• [Problem to work on] Each line from the one containing "compares it with" through the final line of the records is to be repeated exactly, with no additions.

┄┄┄┄┄┄┄┄┄┄┄┄┄┄┄┄┄┄┄┄

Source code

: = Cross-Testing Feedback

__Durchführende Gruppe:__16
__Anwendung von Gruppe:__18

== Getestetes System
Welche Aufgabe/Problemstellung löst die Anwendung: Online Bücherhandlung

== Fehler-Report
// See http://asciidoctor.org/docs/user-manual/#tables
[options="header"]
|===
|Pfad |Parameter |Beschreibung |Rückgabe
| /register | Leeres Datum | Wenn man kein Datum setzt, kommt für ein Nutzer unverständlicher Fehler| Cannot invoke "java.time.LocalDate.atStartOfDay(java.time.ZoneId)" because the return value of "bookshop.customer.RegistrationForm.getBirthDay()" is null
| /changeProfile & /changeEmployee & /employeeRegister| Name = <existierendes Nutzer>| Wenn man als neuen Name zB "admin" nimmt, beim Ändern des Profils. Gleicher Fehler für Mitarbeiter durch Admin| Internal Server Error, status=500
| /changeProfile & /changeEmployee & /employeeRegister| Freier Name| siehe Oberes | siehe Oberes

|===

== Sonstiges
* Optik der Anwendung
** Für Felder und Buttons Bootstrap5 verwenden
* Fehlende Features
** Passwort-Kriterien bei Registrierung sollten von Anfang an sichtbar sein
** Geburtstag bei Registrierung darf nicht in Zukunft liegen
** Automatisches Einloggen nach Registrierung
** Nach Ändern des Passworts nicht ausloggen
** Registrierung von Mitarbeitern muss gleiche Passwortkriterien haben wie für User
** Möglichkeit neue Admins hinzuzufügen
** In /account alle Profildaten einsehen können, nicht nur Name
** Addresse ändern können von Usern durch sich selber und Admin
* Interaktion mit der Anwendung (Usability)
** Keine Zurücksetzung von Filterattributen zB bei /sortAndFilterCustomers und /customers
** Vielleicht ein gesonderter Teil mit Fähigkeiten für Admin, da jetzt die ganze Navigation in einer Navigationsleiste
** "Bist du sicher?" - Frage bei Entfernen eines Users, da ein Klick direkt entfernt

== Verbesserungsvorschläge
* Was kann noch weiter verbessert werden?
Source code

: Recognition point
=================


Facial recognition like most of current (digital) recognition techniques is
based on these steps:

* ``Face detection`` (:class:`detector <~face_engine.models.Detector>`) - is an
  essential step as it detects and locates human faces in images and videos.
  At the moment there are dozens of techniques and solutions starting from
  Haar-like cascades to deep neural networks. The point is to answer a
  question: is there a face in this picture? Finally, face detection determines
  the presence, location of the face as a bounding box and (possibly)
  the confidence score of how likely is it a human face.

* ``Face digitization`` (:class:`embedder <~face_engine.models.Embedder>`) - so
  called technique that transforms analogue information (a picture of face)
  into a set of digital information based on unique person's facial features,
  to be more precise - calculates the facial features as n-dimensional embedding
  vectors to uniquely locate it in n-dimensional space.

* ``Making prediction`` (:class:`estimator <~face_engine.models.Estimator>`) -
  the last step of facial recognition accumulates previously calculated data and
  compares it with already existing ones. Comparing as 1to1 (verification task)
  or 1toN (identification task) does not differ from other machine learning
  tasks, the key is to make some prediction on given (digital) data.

┄┄┄┄┄┄┄┄┄┄┄┄┄┄┄┄┄┄┄┄

• [Finished task]
  compares it with already existing ones. Comparing as 1to1 (verification task)
  or 1toN (identification task) does not differ from other machine learning
  tasks, the key is to make some prediction on given (digital) data.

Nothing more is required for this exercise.